The semester home and summer were absolutely wonderful. One month was just herself and eight of her siblings taking care of themselves. The rest was being all together, finishing up the year-long Spanish and German textbooks and working on the house. She was particularly proud of the hundreds of nails and screws that finally secured the garage roof beams. Her older sister graduated and landed a posh job, which made her even prouder.

Fall '05 was back to school and back to both jobs. Spring '05 was off to the great study abroad adventure which she'd never actually believed would happen. She had started the triple language major knowing that she wanted to study languages, not study abroad. Those semesters abroad proved one thing - if a home schooled country girl homebody could go study in France and Argentina, anyone could do almost anything. (After most of the year abroad, she contemplated finding a way to require every U.S. college student to spend a minimum of three months overseas in order to graduate.)

In 2007 she returned for one more semester at school, ending up with three nice positions - the sole assistant at the Language Department, an ESL instructional assistant at the high school, and a babysitter. She was especially proud of that last one. However, the number of lines filled in her day planner convinced her that humans were not meant to live on full schedules.

There were several exciting times in that memorable last semester, such as when they declared her four credits short of graduating, or informed her after graduation that her loan repayment grace period had been used up during the semester off. But a little help quickly cleared these details away.

So there it went. A B.A. in seven semesters, five of them on campus. Only 2 Bs in her entire college career.

Now there are a couple of ways to list college career accomplishments. Some people would write up all the honors, awards, and participations.

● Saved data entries
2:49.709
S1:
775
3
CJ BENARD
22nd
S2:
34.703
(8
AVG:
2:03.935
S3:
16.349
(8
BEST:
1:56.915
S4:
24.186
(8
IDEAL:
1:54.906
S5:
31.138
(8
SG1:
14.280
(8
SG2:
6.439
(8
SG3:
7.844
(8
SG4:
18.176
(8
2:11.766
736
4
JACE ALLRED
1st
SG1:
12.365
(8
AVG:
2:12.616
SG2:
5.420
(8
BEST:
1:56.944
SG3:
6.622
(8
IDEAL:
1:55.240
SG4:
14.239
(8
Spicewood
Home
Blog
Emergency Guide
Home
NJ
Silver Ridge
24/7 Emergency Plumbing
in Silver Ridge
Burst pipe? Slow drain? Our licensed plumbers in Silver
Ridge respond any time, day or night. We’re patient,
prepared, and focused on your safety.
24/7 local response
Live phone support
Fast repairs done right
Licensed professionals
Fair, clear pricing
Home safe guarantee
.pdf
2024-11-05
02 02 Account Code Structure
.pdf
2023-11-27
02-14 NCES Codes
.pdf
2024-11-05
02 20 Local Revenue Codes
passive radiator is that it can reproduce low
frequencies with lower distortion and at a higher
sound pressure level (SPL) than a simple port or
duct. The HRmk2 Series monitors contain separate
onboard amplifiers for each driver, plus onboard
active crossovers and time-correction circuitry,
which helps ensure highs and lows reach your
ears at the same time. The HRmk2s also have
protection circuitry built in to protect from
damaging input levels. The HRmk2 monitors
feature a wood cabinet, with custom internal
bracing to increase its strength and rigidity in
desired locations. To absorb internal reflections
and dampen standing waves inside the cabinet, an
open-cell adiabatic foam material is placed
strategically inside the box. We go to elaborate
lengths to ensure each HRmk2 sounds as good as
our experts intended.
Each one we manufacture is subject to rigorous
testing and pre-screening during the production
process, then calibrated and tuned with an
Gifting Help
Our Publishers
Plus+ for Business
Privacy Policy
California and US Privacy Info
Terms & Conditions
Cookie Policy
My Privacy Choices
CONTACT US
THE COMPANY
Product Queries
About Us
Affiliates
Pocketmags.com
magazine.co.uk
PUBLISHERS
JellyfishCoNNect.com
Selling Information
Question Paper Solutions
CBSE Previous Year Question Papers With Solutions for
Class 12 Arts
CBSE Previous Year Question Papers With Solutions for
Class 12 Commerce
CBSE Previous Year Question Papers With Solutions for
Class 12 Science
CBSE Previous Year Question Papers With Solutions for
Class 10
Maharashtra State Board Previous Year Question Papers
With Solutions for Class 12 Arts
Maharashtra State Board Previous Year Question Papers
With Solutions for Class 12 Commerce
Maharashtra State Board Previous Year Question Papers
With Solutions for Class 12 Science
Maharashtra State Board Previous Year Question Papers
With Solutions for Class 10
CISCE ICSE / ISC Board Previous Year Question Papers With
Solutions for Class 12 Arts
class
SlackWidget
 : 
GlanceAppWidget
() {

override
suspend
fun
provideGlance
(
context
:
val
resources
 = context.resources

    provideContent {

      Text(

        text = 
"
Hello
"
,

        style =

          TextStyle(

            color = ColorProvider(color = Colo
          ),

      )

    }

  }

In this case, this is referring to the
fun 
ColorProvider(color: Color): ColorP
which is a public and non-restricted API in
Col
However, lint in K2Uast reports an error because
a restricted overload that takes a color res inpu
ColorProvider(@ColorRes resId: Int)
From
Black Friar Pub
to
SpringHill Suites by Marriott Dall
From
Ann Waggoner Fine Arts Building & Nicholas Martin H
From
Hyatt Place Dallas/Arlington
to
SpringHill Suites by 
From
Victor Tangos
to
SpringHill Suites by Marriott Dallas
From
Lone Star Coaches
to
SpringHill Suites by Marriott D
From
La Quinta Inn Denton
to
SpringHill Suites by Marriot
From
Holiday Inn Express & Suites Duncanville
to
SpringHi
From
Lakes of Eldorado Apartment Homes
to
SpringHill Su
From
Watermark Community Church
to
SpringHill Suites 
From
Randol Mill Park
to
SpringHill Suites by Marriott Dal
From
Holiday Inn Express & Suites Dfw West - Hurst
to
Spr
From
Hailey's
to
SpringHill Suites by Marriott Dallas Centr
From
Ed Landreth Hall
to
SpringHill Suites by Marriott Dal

● The problem
Please answer from the text about her college years: how many of her seven semesters were spent on campus? These records are separate material from the text about her college years.

● Result for this task
Five of her seven semesters were on campus.